Well, there’s an ongoing discussion about sideloading security — something that comes up repeatedly in legal and policy challenges — and tech industry groups like NetChoice say the bill doesn’t address adequately the security risks linked to the opening of the platforms.
Bill’s sponsors have defended his bona fides on security matters; during the markup, Klobuchar called claims that it harms user privacy and security “simply untrue.” The language includes an exception for actions that are “necessary to ensure the privacy, security, or digital security of the user” or “taken to prevent spam or fraud,” and app store owners can defend against anti-competitive claims by arguing that they apply consistent rules for both their own applications and those of competitors. (At least one prominent security expert, Bruce Schneier, has come out in favor of the legislation.) The sponsors also passed a Director’s Amendment that changed the bill’s security language, though the changes didn’t did not silence the critics.
Then there is an arguably more complicated debate about something that is not explicitly addressed in the bill: moderation.
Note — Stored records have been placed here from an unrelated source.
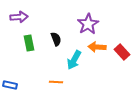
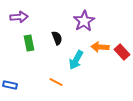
purple star: moved 4 px left, 3 px up
black semicircle: moved 1 px right, 1 px up
orange arrow: moved 3 px right
cyan arrow: moved 2 px right
orange line: rotated 24 degrees clockwise
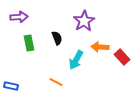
red rectangle: moved 5 px down
blue rectangle: moved 1 px right, 1 px down
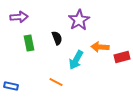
purple star: moved 5 px left, 1 px up
red rectangle: rotated 63 degrees counterclockwise
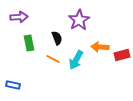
red rectangle: moved 2 px up
orange line: moved 3 px left, 23 px up
blue rectangle: moved 2 px right, 1 px up
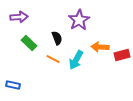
green rectangle: rotated 35 degrees counterclockwise
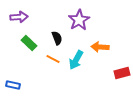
red rectangle: moved 18 px down
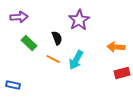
orange arrow: moved 16 px right
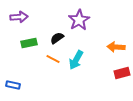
black semicircle: rotated 104 degrees counterclockwise
green rectangle: rotated 56 degrees counterclockwise
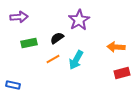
orange line: rotated 56 degrees counterclockwise
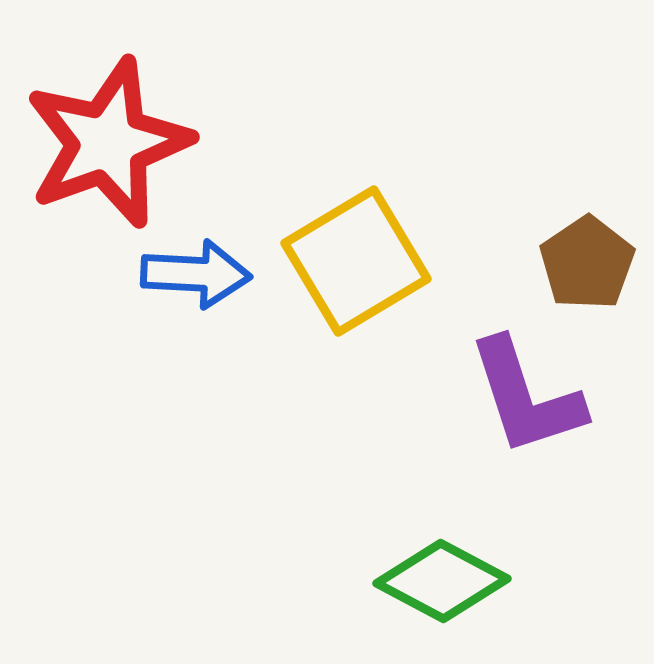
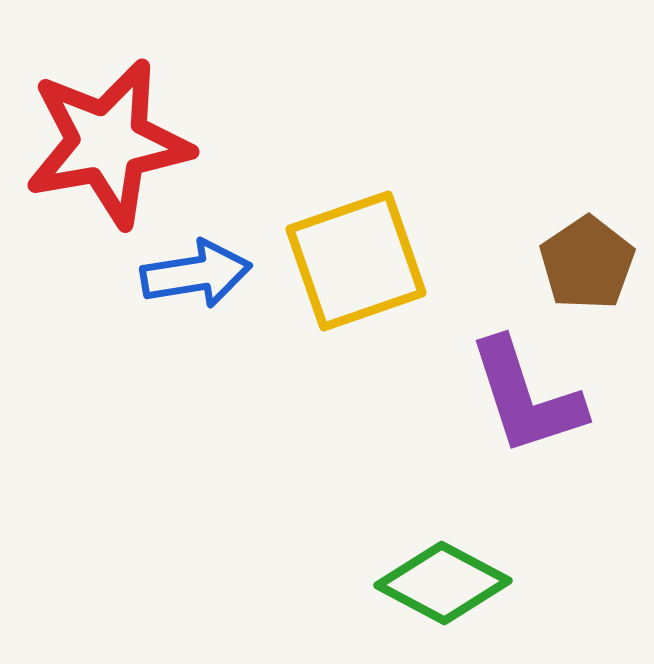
red star: rotated 10 degrees clockwise
yellow square: rotated 12 degrees clockwise
blue arrow: rotated 12 degrees counterclockwise
green diamond: moved 1 px right, 2 px down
Shortly before the vote, a coalition of researchers and advocacy groups warned that the Open App Markets Act could penalize companies for exercising basic editorial judgment on their app stores. They warned that in their current form, the rules against app privileging could be “misused to pressure mainstream platforms into disseminating extremist content, hate speech and misinformation”.
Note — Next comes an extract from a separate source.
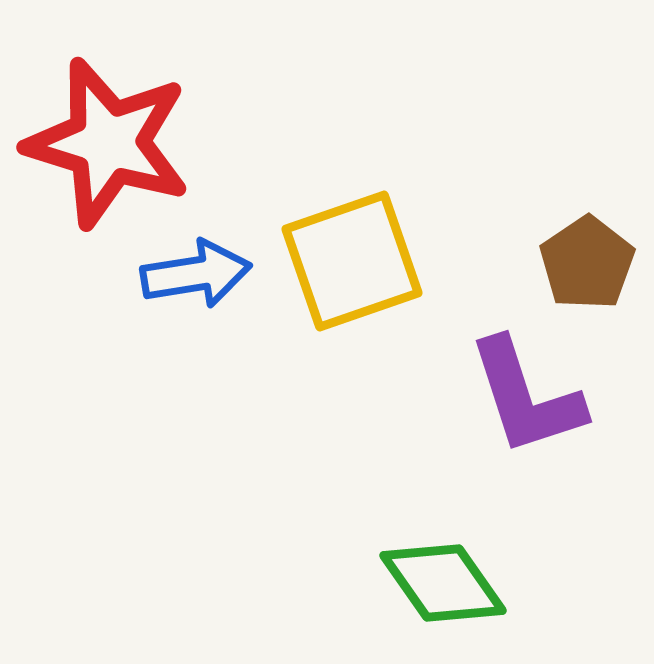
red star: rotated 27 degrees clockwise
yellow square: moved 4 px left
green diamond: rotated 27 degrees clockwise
If the rule was active when Google kicked a social platform like Talking out of its Play Store, for example, Talking could claim that Google favored other social apps, including its own YouTube app. The coalition argues that even if this argument ultimately didn’t make it to court, the Open App Markets Act could drag on legal action and discourage stores from removing even apps that violate their policies. As a solution, it is suggested that the preference rules be reworded to clarify that they only apply “based on a criteria of participation” – in other words, developers should argue for discrimination based on economic rather than editorial grounds.
For conservative lawmakers like Sen. Ted Cruz (R-TX), editorial control is an explicit selling point of the bill; in fact, they think it doesn’t go far enough. Cruz offered an amendment during markup for app stores to exercise “neutrality” based on the political content of apps, tweaking an antitrust-focused bill to also tackle online culture wars. Like all of the amendments except for the original Director’s Amendment, Cruz’s proposal was defeated, but the problem is likely to continue to arise.
What are the chances of this bill passing — and making a difference?
There’s an important caveat to the “Apple tax” since it’s a key part of the Open App Markets Act: getting rid of in-app purchase requirements wouldn’t necessarily kill it. the Epic vs. Apple The ruling suggested that Apple could theoretically collect commission from developers through methods other than payment processing fees. After Dutch regulators asked Apple to start allowing some app developers to use alternative payment systems, Apple offered just that solution. Developers who decline Apple payments would simply pay a separate 27% fee on in-app purchases, a whopping 3% savings for a system that users might find more complicated.
At the same time, by forcing Apple and Google to soften their stance on third-party app loading and stores, the bill could significantly change the way mobile computing works. And after his nearly unanimous committee vote, with only Sen. John Cornyn (R-TX) voting against, there’s a lot of momentum behind it. But the bill still needs an equivalent in the House of Representatives – HR 5017 – to get a similar vote, and then for both to get a final vote in their respective chambers.
Regardless of the outcome, there is growing international pressure on current app store practices. The Dutch regulations above target mobile “walled garden” arrangements, and South Korea has also adopted similar rules. But the United States is the territory of these companies – and their rules could be about to change.